Question:  Who is a better model for modern historians: Herodotus or Thucydides? Why?

Thesis: Thucydides is a better model for modern historians than Herodotus because he is easier to understand, and gives a great graphic image in his writings. 

Primary Source #1
Thucydides was not writing the history of a period. His subject was an event-the Peloponnesian War-a war, as he believed, of unequalled importance, alike in its direct results and in its political significance for all time. To his task, thus defined, he brought an intense concentration of all his faculties. He worked with a constant desire to make each successive incident of the war as clear literature more graphic than his description of the plague at Athens, or than the whole narrative of the Sicilian expedition. But the same temper made him resolute in excluding irrelevant topics. The social life of the time, the literature and the art did not belong to his subject.

11th Brittanica: Thucydides

Primary Source #2
"Our constitution does not copy the laws of neighbouring states; we are rather a pattern to others than imitators ourselves. Its administration favours the many instead of the few; this is why it is called a democracy.

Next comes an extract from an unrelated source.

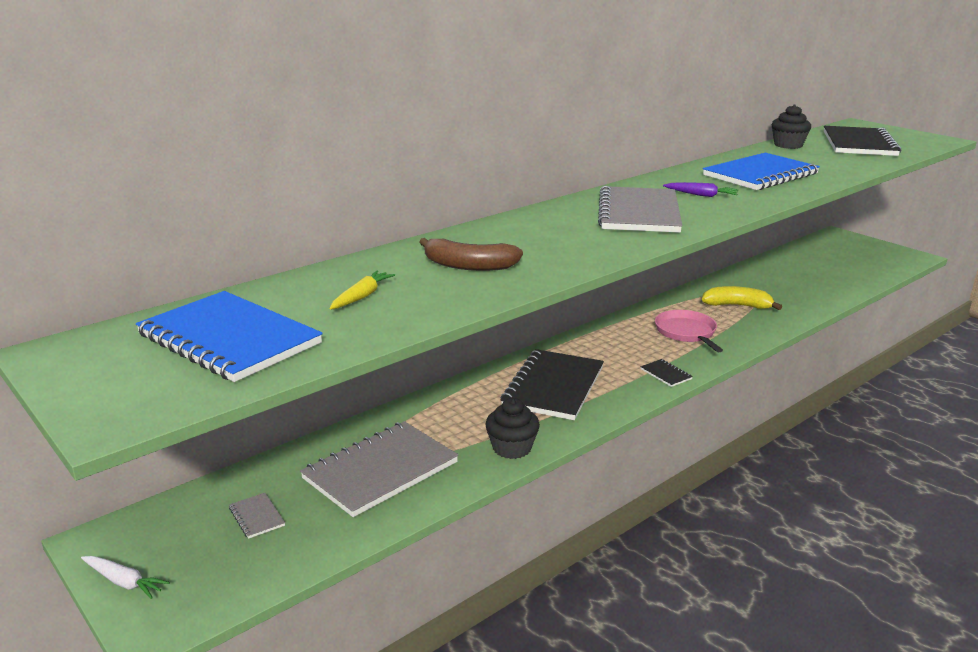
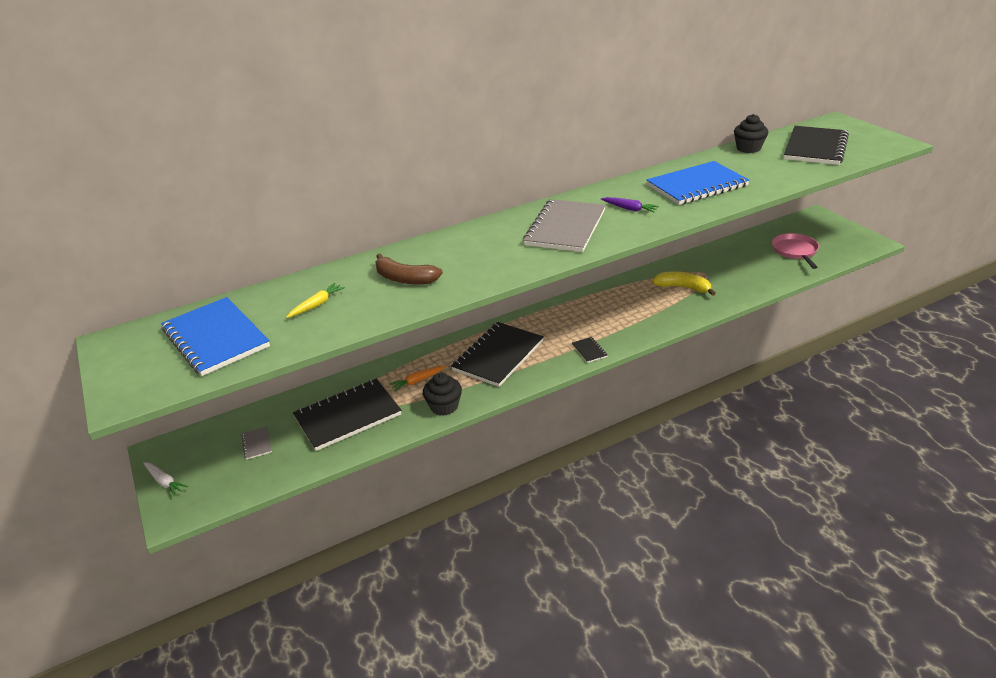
camera: 15 degrees right, 10 degrees up
(380, 470) = (348, 416): grey notebook -> black notebook
(460, 422) = (417, 381): none -> orange carrot
(686, 332) = (626, 312): pink pan -> pink pan (795, 251)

If we look to the laws, they afford equal justice to all in their private differences; if no social standing, advancement in public life falls to reputation for capacity, class considerations not being allowed to interfere with merit; nor again does poverty bar the way, if a man is able to serve the state, he is not hindered by the obscurity of his condition. The freedom which we enjoy in our government extends also to our ordinary life. There, far from exercising a jealous surveillance over each other, we do not feel called upon to be angry with our neighbour for doing what he likes, or even to indulge in those injurious looks which cannot fail to be offensive, although they inflict no positive penalty. But all this ease in our private relations does not make us lawless as citizens. Against this fear is our chief safeguard, teaching us to obey the magistrates and the laws, particularly such as regard the protection of the injured, whether they are actually on the statute book, or belong to that code which, although unwritten, yet cannot be broken without acknowledged disgrace

Pericles Funeral Oration; Thucydides

Primary Source #3
Thucydides, an Athenian, wrote the history of the war between the Peloponnesians and the Athenians, beginning at the moment that it broke out, and believing that it would be a great war and more worthy of relation than any that had preceded it. This belief was not without its grounds. The preparations of both the combatants were in every department in the last state of perfection; and he could see the rest of the Hellenic race taking sides in the quarrel; those who delayed doing so at once having it in contemplation. Indeed this was the greatest movement yet known in history, not only of the Hellenes, but of a large part of the barbarian world- I had almost said of mankind. For though the events of remote antiquity, and even those that more immediately preceded the war, could not from lapse of time be clearly ascertained, yet the evidences which an inquiry carried as far back as was practicable leads me to trust, all point to the conclusion that there was nothing on a great scale, either in war or in other matters. 

History of the Peloponnesian War; Thucydides

Explanation of Argument: Thucydides is a better model for modern historians because he is strong about his point and is quick to get to it.  In all of his writings it is easy to tell what he is talking about and which side of the argument is on. Thucydides writes in a style that is not just the background of the subject but is “graphic”. While reading, it is easy to picture what he is describing.